Je me précipitai sur mon sac pour en tirer une trousse à lancettes; je fouillais désespérément: je n'avais que des verres, des instruments, des collections d'infusoires, des loupes; je bondissais, à travers la chambre, sans avoir ma raison! Et je retournai vers le lit, en tenant machinalement à la main une forte loupe que j'avais trouvée.
Alors, je pris la chandelle, je l'approchai du visage de la défunte, et je la considérai, à la loupe, avec un tremblement nerveux.
—Enfin!—c'était fini!… pensai-je avec un soupir de soulagement; elle était bien morte.
Tout à coup, je ne peux pas dire pourquoi, ses yeux stagnants attirèrent mon attention.
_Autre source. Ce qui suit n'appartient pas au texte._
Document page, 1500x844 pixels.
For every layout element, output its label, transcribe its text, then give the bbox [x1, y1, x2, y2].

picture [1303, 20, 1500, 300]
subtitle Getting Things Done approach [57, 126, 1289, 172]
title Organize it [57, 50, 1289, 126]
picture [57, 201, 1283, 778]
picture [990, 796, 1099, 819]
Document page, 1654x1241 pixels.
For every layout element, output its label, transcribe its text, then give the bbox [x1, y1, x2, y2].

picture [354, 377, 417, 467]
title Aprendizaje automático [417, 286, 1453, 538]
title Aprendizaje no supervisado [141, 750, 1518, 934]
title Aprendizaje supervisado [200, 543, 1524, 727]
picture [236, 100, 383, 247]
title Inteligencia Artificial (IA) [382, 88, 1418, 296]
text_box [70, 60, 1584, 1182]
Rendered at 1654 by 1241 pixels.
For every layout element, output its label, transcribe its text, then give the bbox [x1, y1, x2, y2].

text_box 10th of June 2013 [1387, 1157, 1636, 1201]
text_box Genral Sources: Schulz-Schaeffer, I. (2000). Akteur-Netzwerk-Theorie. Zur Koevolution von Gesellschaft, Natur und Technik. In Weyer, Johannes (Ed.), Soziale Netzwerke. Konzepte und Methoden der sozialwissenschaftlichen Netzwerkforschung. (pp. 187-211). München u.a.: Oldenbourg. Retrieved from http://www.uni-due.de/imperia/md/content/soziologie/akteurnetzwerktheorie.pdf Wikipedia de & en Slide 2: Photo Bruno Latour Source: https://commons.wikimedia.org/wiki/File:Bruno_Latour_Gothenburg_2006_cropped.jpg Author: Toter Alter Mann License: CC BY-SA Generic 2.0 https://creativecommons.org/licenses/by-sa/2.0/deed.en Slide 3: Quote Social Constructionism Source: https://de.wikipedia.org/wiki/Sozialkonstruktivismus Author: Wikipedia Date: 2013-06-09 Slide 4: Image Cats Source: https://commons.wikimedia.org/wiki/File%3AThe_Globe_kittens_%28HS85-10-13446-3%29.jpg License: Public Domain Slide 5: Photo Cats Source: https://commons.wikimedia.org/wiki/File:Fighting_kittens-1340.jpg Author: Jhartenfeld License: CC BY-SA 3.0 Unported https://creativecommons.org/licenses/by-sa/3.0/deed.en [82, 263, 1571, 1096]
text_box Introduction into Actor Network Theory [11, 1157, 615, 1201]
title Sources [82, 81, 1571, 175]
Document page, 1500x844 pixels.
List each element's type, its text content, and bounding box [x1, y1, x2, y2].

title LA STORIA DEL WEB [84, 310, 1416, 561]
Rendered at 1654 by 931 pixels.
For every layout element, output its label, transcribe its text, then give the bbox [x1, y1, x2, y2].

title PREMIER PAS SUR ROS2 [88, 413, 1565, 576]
Une idée, des plus insolites, me passa, subitement, dans l'esprit. Une curiosité entra dans mon coeur et en balaya toute appréhension. Je me raidis, quelque peu frissonnant; je voulais examiner la taie qui recouvrait ces ténébreuses prunelles et plonger sous ce crêpe! Un Démon me saisit donc le bras, courba ma vieille tête, appuya sur mon oeil et presque de force, la loupe puissante, et, m'indiquant, dans l'âme, les yeux de la morte, me vociféra dans l'oreille en assourdissant mon angoisse:
—Regarde.
Dès lors, je devins plus tranquille; je sentis que la vieille Science me ressaisissait.
Je promenai ma loupe sur les prunelles.
Les yeux ne présentaient vraiment aucune particularité bien appréciable, si ce n'est leur extraordinaire aspect vitreux. J'allais renoncer à ma tentative, lorsque les pupilles me parurent contenir des points qui ressemblaient à des piqûres d'ombres.
J'allai sur-le-champ donner un tour de clef à la serrure; puis je revins auprès du lit, et me croisai les bras, rêvant aux moyens d'expérimentation.